By Dylan Charles
Depression is now the number one worldwide cause of disease and disability, according to the World Health Organization. The Diagnostic and Statistical Manual for Mental Disorders (DSM-5), the psychiatric industry’s bible, defines depression as the near daily existence of at least 5 of the following 9 conditions:
1. Depressed mood or irritable most of the day, nearly every day, as indicated by either subjective report (e.g., feels sad or empty) or observation made by others (e.g., appears tearful).
2. Decreased interest or pleasure in most activities, most of each day
3. Significant weight change (5%) or change in appetite
4. Change in sleep: Insomnia or hypersomnia
5. Change in activity: Psychomotor agitation or retardation
6. Fatigue or loss of energy
7. Guilt/worthlessness: Feelings of worthlessness or excessive or inappropriate guilt
8. Concentration: diminished ability to think or concentrate, or more indecisiveness
9. Suicidality: Thoughts of death or suicide, or has suicide plan
(Proposed (not yet adopted) anxiety symptoms that may indicate depression: irrational worry, preoccupation with unpleasant worries, trouble relaxing, feeling tense, fear that something awful might happen.) [Source]
Diagnosis using this array of possibilities is highly subjective and hardly scientific, and the DSM-5 recommends treatment with pharmaceutical antidepressants, supportive psychotherapy, best guesses, trial and error, observation, hope and luck.
Antidepressants aim to correct chemical imbalances in the brain by adding reactive chemicals to the body, an approach based on the theory that depression is the result of deficiencies in certain chemicals. This theory is tested by tinkering with brain chemistry while looking for signs of decrease in the aforementioned symptoms.
This model is not at all unanimously agreed upon, but it dominates our treatment of depression, although it is just a guess, as admitted in the DSM-5 itself:
The undoubtable success of various antidepressants has focused attention on the biogenic amines: given that all antidepressants have effects on either noradrenergic or serotoninergic functioning, it appears reasonable to assume that there is a complementary disturbance in these amines in patients with major depression. Despite enormous research effort, consistent findings implicating these amines have been difficult to obtain. One exception is the finding that, in patients with major depression currently in an SSRI-induced remission, a depletion of tryptophan, the dietary precursor of serotonin, is generally followed by a rapid relapse of depressive symptoms. [Source]
The chemical imbalance theory is weak, but worse than that it’s one-dimensional, focusing on body chemistry alone without consideration of the emotional complexities of the human psyche and of life itself.

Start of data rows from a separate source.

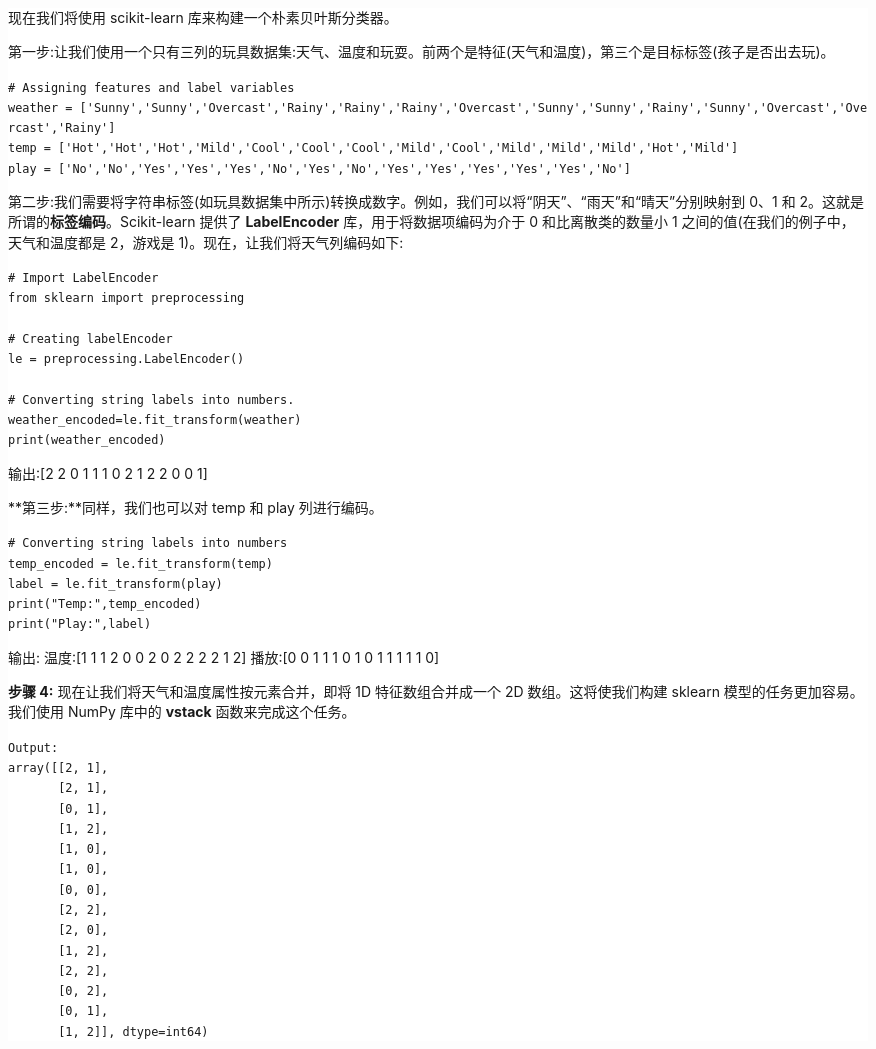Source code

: 现在我们将使用 scikit-learn 库来构建一个朴素贝叶斯分类器。

第一步:让我们使用一个只有三列的玩具数据集:天气、温度和玩耍。前两个是特征(天气和温度)，第三个是目标标签(孩子是否出去玩)。

```
# Assigning features and label variables
weather = ['Sunny','Sunny','Overcast','Rainy','Rainy','Rainy','Overcast','Sunny','Sunny','Rainy','Sunny','Overcast','Overcast','Rainy']
temp = ['Hot','Hot','Hot','Mild','Cool','Cool','Cool','Mild','Cool','Mild','Mild','Mild','Hot','Mild']
play = ['No','No','Yes','Yes','Yes','No','Yes','No','Yes','Yes','Yes','Yes','Yes','No']
```

第二步:我们需要将字符串标签(如玩具数据集中所示)转换成数字。例如，我们可以将“阴天”、“雨天”和“晴天”分别映射到 0、1 和 2。这就是所谓的**标签编码**。Scikit-learn 提供了 **LabelEncoder** 库，用于将数据项编码为介于 0 和比离散类的数量小 1 之间的值(在我们的例子中，天气和温度都是 2，游戏是 1)。现在，让我们将天气列编码如下:

```
# Import LabelEncoder
from sklearn import preprocessing

# Creating labelEncoder
le = preprocessing.LabelEncoder()

# Converting string labels into numbers.
weather_encoded=le.fit_transform(weather)
print(weather_encoded)
```

输出:[2 2 0 1 1 1 0 2 1 2 2 0 0 1]

**第三步:**同样，我们也可以对 temp 和 play 列进行编码。

```
# Converting string labels into numbers
temp_encoded = le.fit_transform(temp)
label = le.fit_transform(play)
print("Temp:",temp_encoded)
print("Play:",label)
```

输出:
温度:[1 1 1 2 0 0 2 0 2 2 2 2 1 2]
播放:[0 0 1 1 1 0 1 0 1 1 1 1 1 0]

**步骤 4:** 现在让我们将天气和温度属性按元素合并，即将 1D 特征数组合并成一个 2D 数组。这将使我们构建 sklearn 模型的任务更加容易。我们使用 NumPy 库中的 **vstack** 函数来完成这个任务。

```
Output:
array([[2, 1],
       [2, 1],
       [0, 1],
       [1, 2],
       [1, 0],
       [1, 0],
       [0, 0],
       [2, 2],
       [2, 0],
       [1, 2],
       [2, 2],
       [0, 2],
       [0, 1],
       [1, 2]], dtype=int64)
```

Research into the use of the psychedelic drugs ecstasy, ketamine, LSD, and psilocybin, and the use of shamanic plant medicines ayahuasca and iboga, takes us even further in dispelling the myth of the chemical imbalance theory. Patients, as well as many ordinary people who have experienced these substances, commonly report dramatic breakthroughs in their mental health, with even low doses.
The commonality in these substances is that they have a distinct psychoactive element, drastically altering ordinary consciousness. Ayahuasca, for example is gaining in renown for its ability to treat depression by inducing a deeply meaningful and personal spiritual experience that offers insight into one’s behavior and past experiences, helping them to develop a more healthy relationship with themselves.
“A 2016 review of observational studies of regular users found reductions in dependence and substance use; a preliminary 2015 study for depression treatment found 82 percent reductions in depression scores; and another 2016 review found that short-term use was associated with “improved planning and inhibitory control,” with potential antidepressive and anti-addiction applications.” [Source]
The African plant medicine iboga works in a very similar manner, and can reprogram self-defeating and self-destructive patterns of thought in a single shamanic ceremony by sending the patient on an intense personal journey of introspection and connection to the higher dimensions of themselves, even allowing them to communicate directly with their own soul.
These substances work by affecting other components of the multi-dimensional human being, and as these concepts fall far outside of the purview of the scientific method, they are easily dismissed by the type of empirically minded scientists involved in projects like creating the DSM-5. Never-the-less, the psychedelic experiences mentioned here can be highly effective, offering compelling evidence that depression is at least for some, a spiritual condition, and as such the chemical imbalance theory is incomplete.
The chemical imbalance theory is critical to the domination of depression treatment by the pharmaceutical industry, but as research proceeds, and as people continue to relay their personal experiences in healing themselves with the aid of these consciousness expanding substances, we have more and more evidence to suggest that the pharmaceutical treatments may not be the best or only option for treating depression.